# outdoor plant count



## Syke (Feb 25, 2011)

hey guys,
juss wanted to get some opinions on my outdoor grow space.
i have a 10'x25' garden bed.

how many plants do you guys think i could fit in here?
12?18?

thnx for the help


----------



## Syke (Feb 27, 2011)

lol bro ur crazy
4 plants? iono sounds wrong to me
i grew 6 plants tht were all atleast 6'
up to 8'. so thts not gonna work but thnx i guess....


----------



## dman1234 (Feb 27, 2011)

7 rows of 3 plants/row= 21 plants JMO.


----------



## Hick (Mar 3, 2011)

dman1234 said:
			
		

> 7 rows of 3 plants/row= 21 plants JMO.


*"IMO/E"*.. 3 foot centers is going to be crowded, if your plants reach any size. "I" would say 2 rows of 5 would be more appropriate. BUT.. it is all going to be dependent on how big you are able to, or you 'restrict' them too. 
  I have seen plants that were over 6 feet across, making my suggestion for 5 foot centers "crowded".


----------



## slowmo77 (Mar 3, 2011)

i would think 3 rows of 5 would be the max but like Hick said it depends of how big you plan to let them get


----------



## Syke (Mar 7, 2011)

ok hick thnx for re assuring
i was gonna do 2 rows of 6
each have a 4'x3.5'x1.5' deep


----------



## tcbud (Mar 7, 2011)

I have done 21 plants in about the same area you are gonna use.  Some turned out pretty small.  It was really crowded in there that year.

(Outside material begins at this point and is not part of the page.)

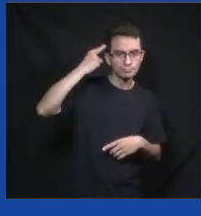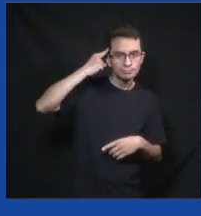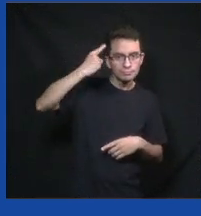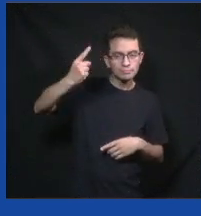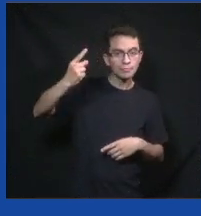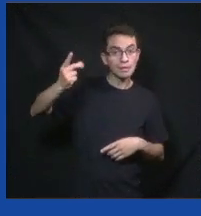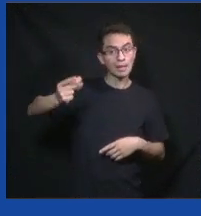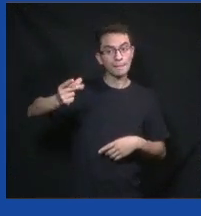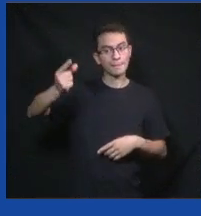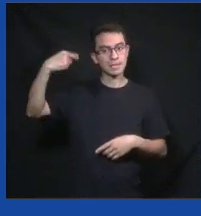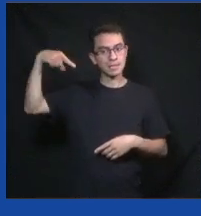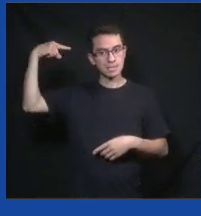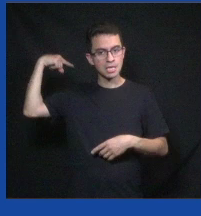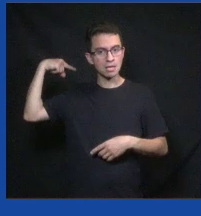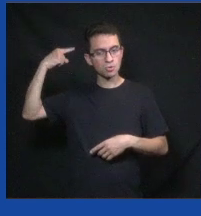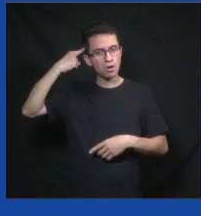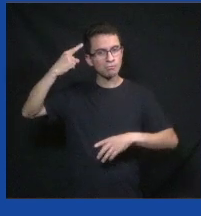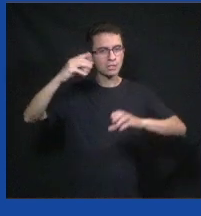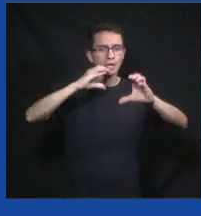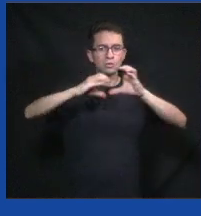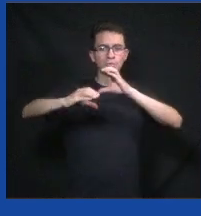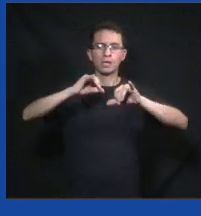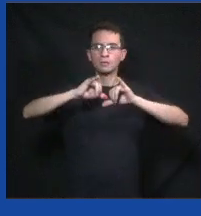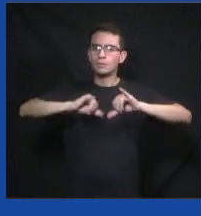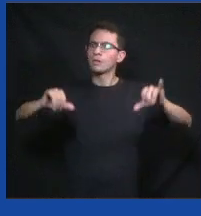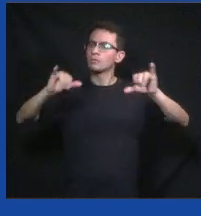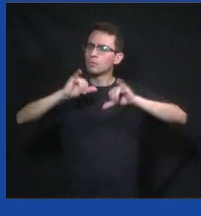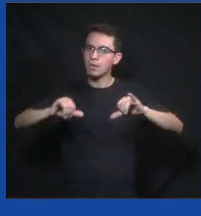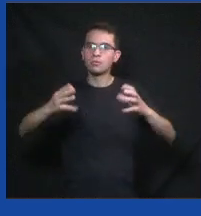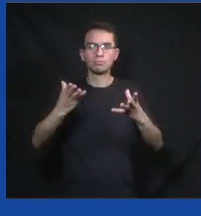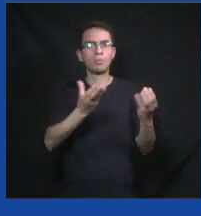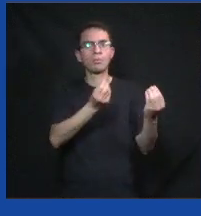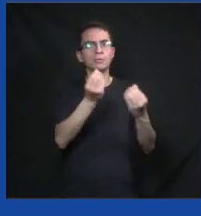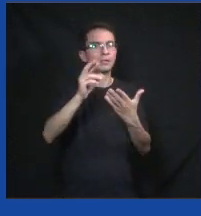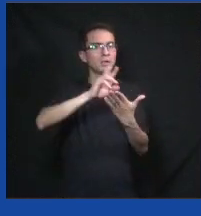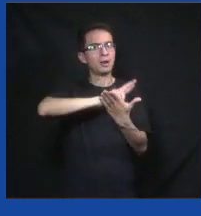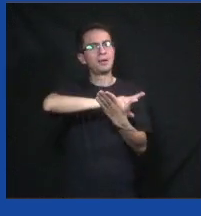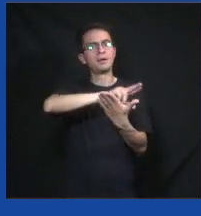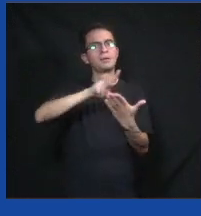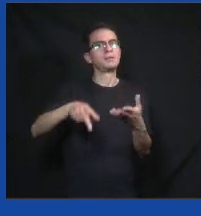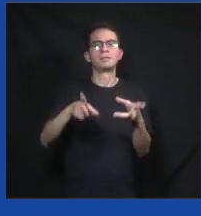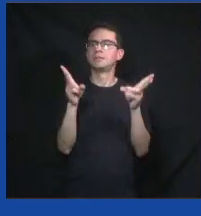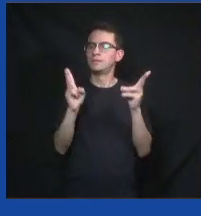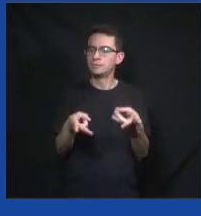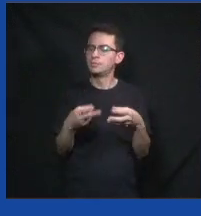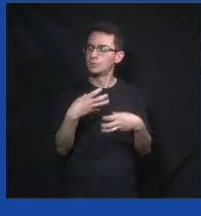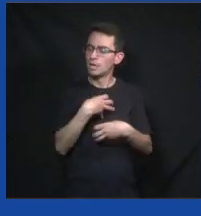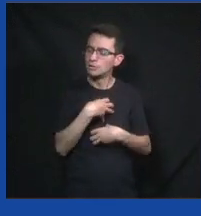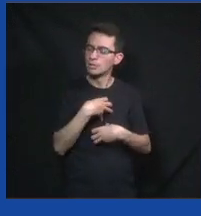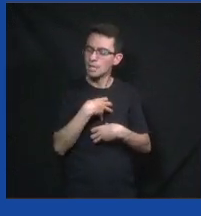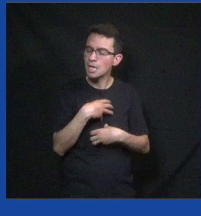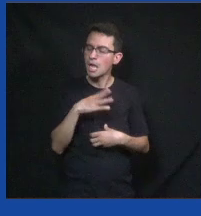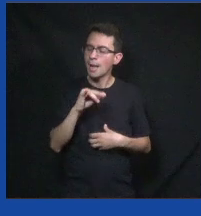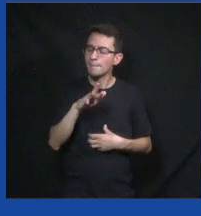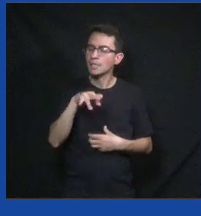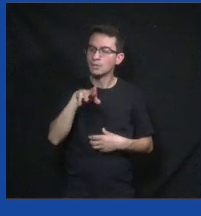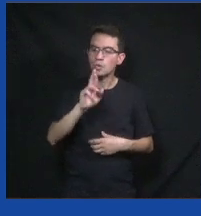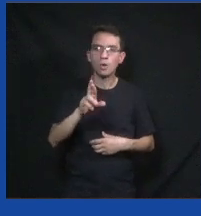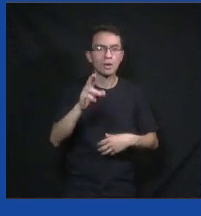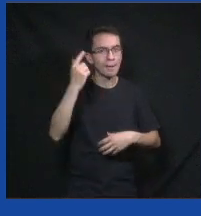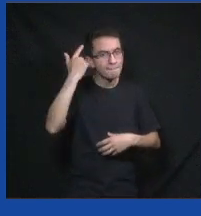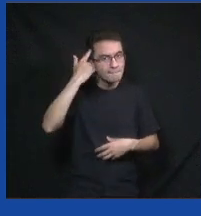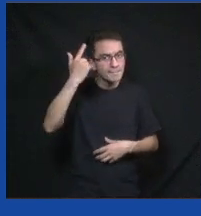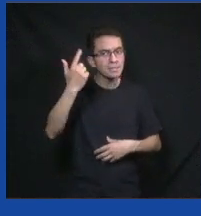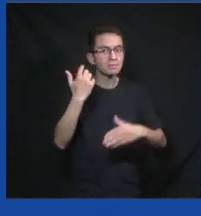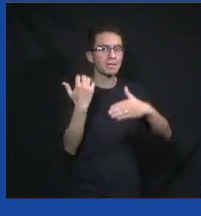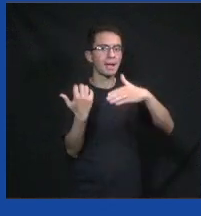E fiz comunicação, depois eu fui estudar várias coisas em pós-graduação e tal, mas eu sempre fui muito empreendedor. E empreendendo, eu vou começar a minha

I am gonna try less this year and go for more bulk in plant size.  Doing two rows of 4 per. this year.  One in center back too.  Anyway that is the March plan for the June line up.  Hopefully larger "centers" will mean larger plants.  I have seen mine stop growing out when they get close to the plant next to them.  Yet when they hit the fence they keep growing......odd.

Good luck to you.


----------



## cubby (Mar 7, 2011)

I would think it would depend on what type/strain your gonna' grow. Autos would take alot less room than 12/12. And even among 12/12 size and growing technique would be a variable to conssider.


----------